Search code examples
pythontokenize

How do I tokenize this input sentences by the following stopwords ("!", "?", ".", “,”)?


I imported sent_tokenize from nltk.tokenize and thus use the method called sent_tokenize(input). Below are the the solutions and function I've used to solve this but I keep on getting failed. I tried looking on the net and tried to understand every method used out there but still it's not working. I have no idea what I did wrong ? Please help.

from nltk.tokenize import sent_tokenize
def tokenise(input, expected_output):
  input = "Excuse me, where can I find a chicken rice shop?"
  expected_output = ['Excuse me', 'where can I find a chicken rice shop']
  result = sent_tokenize(input)
print('Pass' if result == expected_output else 'Failed!')
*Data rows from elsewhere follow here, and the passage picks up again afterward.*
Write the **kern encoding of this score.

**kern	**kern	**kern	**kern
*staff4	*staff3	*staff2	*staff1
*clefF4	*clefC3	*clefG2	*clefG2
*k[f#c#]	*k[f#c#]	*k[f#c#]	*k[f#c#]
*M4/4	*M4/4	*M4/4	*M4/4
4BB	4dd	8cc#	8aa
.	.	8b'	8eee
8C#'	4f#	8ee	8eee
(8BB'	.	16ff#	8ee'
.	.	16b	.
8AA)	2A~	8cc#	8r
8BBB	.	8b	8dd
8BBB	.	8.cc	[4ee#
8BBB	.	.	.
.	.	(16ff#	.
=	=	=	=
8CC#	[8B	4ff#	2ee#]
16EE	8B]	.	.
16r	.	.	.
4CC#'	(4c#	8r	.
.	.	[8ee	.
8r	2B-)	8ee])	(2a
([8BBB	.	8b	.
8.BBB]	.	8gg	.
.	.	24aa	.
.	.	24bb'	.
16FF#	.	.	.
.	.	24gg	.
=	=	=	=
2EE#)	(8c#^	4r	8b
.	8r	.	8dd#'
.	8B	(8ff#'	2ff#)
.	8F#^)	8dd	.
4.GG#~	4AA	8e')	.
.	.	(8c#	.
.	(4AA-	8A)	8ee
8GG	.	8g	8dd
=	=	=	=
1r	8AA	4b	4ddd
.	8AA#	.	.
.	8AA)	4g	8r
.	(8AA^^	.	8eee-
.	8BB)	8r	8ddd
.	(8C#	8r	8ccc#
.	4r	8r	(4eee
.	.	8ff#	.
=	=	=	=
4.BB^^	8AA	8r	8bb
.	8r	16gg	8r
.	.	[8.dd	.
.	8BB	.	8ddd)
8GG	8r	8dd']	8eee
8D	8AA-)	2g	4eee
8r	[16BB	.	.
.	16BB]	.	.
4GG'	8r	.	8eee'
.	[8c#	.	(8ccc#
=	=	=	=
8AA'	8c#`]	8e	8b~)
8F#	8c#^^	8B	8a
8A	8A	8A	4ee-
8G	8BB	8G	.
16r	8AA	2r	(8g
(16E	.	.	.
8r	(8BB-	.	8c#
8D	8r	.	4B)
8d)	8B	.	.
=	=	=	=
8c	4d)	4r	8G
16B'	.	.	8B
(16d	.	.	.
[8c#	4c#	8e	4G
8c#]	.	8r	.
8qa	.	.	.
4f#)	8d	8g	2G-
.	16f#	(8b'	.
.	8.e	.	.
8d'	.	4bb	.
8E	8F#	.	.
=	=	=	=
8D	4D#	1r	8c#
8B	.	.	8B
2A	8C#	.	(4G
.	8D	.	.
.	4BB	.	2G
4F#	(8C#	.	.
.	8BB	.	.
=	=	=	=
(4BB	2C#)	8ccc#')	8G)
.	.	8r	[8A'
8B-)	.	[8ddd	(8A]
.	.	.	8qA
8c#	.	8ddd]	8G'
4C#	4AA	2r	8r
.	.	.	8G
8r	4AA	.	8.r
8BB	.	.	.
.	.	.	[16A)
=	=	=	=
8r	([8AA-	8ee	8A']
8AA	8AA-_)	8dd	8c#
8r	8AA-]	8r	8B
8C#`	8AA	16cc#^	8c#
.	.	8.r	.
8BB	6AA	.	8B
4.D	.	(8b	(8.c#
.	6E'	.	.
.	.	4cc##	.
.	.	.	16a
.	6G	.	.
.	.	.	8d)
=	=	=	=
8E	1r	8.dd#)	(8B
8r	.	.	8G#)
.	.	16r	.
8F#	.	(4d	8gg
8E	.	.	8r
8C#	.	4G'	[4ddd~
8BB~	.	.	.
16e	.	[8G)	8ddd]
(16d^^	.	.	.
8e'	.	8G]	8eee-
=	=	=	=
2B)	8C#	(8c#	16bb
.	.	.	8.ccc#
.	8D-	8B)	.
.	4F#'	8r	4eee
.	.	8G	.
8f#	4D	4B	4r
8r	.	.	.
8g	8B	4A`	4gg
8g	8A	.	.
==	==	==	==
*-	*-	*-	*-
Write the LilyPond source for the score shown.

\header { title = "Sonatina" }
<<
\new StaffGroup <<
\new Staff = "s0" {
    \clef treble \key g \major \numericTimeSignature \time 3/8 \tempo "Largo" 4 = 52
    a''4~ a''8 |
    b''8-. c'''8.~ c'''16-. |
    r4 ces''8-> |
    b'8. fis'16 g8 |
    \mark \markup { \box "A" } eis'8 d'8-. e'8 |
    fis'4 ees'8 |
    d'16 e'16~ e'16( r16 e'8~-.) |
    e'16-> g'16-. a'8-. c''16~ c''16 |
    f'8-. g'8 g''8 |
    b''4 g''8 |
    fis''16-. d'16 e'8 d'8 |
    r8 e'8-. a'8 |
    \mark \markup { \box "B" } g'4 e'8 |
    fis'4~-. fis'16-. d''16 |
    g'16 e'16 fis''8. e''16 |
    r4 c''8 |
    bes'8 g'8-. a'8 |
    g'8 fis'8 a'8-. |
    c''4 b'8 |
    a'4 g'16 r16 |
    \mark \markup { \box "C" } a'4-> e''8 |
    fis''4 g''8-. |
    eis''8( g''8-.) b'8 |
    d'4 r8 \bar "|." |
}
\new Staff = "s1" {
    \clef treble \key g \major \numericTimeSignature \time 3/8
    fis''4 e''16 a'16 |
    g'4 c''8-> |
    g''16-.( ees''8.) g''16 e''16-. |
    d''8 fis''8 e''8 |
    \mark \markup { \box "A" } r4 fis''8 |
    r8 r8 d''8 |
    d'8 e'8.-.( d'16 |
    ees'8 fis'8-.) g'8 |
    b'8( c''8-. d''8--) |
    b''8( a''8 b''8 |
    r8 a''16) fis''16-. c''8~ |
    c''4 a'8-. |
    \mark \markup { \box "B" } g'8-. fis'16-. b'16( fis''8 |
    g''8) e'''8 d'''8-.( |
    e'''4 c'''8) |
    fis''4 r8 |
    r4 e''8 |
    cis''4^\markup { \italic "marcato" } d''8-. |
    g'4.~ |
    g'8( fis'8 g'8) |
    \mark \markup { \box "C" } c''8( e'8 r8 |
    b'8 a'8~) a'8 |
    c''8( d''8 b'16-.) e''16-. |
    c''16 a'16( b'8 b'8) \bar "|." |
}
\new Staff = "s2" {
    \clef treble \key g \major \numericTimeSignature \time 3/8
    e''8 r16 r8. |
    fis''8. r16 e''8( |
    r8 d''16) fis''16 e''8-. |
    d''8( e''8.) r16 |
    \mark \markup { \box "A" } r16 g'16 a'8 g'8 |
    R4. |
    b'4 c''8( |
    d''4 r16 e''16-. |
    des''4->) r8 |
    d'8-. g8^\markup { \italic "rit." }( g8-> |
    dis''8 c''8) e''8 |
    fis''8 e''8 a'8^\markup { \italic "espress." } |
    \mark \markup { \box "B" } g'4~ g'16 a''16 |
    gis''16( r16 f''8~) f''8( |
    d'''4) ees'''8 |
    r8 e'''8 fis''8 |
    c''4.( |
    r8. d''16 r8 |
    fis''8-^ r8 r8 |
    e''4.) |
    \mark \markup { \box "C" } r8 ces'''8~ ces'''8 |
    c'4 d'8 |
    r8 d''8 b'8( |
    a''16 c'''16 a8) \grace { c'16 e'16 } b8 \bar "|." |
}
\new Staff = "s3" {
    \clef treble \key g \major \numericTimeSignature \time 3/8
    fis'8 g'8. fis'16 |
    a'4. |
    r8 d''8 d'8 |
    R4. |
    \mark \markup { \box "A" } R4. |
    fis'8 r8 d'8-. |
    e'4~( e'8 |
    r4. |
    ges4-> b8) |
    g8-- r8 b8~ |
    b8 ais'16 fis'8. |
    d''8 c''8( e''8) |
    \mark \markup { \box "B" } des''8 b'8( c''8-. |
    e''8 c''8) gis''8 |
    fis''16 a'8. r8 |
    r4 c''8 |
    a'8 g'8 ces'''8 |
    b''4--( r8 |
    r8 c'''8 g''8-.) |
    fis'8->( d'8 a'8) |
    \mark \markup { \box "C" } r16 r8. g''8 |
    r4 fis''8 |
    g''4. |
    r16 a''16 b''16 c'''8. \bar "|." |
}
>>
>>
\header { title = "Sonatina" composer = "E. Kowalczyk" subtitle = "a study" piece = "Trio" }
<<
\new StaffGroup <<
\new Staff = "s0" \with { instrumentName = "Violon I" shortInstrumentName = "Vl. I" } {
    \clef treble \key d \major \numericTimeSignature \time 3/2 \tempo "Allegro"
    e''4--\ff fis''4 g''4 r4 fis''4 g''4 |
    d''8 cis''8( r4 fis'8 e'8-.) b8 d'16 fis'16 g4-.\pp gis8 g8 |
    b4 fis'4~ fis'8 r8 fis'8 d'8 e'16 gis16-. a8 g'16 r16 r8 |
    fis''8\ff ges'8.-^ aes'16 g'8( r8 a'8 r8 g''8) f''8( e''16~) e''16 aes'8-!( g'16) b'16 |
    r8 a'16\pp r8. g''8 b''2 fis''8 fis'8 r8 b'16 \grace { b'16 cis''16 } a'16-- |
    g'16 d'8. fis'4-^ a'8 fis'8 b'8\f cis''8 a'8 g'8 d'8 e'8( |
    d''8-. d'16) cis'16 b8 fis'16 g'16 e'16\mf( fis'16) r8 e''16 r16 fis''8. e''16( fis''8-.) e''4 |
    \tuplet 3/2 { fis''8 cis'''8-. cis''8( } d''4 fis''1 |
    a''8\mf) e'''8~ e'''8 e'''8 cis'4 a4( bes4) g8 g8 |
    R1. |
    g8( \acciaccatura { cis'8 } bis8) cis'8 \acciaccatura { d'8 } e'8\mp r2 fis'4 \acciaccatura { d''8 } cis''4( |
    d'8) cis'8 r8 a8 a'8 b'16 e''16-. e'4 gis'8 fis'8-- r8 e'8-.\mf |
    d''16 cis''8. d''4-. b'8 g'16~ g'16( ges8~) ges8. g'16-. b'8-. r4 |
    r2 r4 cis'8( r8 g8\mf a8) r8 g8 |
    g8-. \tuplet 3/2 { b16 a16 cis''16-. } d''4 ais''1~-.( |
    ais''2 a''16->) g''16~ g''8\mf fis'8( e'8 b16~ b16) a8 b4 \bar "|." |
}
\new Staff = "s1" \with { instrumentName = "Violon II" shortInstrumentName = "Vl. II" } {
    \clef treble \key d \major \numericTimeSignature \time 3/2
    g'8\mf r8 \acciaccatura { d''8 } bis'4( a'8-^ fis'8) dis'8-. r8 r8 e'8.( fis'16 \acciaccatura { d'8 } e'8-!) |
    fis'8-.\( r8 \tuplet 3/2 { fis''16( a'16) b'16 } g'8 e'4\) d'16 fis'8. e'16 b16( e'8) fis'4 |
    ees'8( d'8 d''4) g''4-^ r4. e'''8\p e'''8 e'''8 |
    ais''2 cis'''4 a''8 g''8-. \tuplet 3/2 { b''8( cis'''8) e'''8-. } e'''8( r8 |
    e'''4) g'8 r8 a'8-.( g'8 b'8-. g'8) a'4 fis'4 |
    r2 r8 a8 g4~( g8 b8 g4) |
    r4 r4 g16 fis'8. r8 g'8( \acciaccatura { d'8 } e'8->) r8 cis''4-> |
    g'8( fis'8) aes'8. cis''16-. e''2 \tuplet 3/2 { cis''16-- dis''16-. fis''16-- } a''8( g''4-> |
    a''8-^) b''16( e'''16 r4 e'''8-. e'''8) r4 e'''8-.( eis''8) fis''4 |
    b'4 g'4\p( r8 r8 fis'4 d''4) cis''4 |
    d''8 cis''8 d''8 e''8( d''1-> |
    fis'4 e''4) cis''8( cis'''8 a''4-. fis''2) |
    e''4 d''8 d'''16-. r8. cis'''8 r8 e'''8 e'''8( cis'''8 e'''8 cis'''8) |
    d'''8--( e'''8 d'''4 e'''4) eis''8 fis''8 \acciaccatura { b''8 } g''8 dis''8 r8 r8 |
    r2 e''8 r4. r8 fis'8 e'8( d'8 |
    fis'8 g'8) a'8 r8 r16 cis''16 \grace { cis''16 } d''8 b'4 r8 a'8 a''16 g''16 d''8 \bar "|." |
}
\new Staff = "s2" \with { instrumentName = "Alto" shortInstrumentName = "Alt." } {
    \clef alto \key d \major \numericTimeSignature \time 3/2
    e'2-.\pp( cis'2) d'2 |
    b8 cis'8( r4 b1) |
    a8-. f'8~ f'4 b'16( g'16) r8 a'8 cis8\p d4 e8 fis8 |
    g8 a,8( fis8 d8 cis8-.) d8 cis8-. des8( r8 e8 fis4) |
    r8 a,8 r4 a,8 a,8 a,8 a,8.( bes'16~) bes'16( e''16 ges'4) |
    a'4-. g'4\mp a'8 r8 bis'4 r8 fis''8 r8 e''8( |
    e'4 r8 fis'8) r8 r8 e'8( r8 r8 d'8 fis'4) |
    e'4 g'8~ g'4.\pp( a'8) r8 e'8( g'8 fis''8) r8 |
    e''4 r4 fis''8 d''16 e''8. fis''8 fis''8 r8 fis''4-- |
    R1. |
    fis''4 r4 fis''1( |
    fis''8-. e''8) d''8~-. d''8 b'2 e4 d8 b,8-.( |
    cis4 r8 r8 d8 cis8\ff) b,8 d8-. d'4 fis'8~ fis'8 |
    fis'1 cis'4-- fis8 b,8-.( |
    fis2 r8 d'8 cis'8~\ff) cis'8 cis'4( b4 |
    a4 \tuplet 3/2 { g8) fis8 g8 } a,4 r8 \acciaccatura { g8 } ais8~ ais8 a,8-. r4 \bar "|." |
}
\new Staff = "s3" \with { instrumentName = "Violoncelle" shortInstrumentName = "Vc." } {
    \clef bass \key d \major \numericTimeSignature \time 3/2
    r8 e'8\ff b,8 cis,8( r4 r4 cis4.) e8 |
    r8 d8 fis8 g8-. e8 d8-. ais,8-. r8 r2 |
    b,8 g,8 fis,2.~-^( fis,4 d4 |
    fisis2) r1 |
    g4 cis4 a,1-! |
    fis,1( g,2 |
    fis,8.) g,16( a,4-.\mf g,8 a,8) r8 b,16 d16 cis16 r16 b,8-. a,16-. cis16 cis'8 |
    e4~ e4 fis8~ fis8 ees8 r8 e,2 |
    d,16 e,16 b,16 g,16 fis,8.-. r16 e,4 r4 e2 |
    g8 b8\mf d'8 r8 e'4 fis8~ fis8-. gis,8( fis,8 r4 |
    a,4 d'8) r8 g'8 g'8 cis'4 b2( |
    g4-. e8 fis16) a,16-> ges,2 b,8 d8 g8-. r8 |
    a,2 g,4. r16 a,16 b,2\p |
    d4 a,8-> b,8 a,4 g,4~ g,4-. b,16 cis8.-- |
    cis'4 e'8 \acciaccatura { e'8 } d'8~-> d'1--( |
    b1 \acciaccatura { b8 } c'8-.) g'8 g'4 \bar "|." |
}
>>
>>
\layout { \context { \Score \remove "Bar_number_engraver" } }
# Please make sure all test cases return 'Pass'
tokenise(tcase1, tans1)
tokenise(tcase2, tans2)
tokenise(tcase3, tans3)
print('Pass' if result == expected_output else 'Failed!')



Test case 1:
Input: Excuse me, where can I find a chicken rice shop? Expected output: ["Excuse me", "where can I find a chicken rice shop"]

Test case 2:
Input: OMG!!! It is Friday....where should we go for dinner? Expected output: ["OMG", "It is Friday", "where should we go for dinner"]

Test case 3:
Input: He’s nervous, but on the surface he looks calm and ready. Expected output: [“He’s nervous”, “but on the surface he looks calm and ready”]

Solution

  • Other than the overwriting of your function arguments inside the function and the variable naming issue, your code is working exactly as it should.

    sent_tokenize() splits full sentences. Ellipsis and commas are not punctuation that end sentences and so there will be no split for those characters.

    Your code, but working:

    from nltk.tokenize import sent_tokenize
    
    def tokenise(inp, expected_output):  
      res = sent_tokenize(inp)  
      print(res, 'Pass' if res == expected_output else 'Failed!')
    
    # Please make sure all test cases return 'Pass'
    #Test case 1:
    tokenise("Excuse me, where can I find a chicken rice shop?", ["Excuse me", "where can I find a chicken rice shop"])
    
    #Test case 2:
    tokenise("OMG!!! It is Friday....where should we go for dinner?",  ["OMG", "It is Friday", "where should we go for dinner"])
    
    #Test case 3:
    tokenise("He’s nervous, but on the surface he looks calm and ready",  ["He’s nervous", "but on the surface he looks calm and ready"])
    

    Each of these return Failed!! as I would expect they should.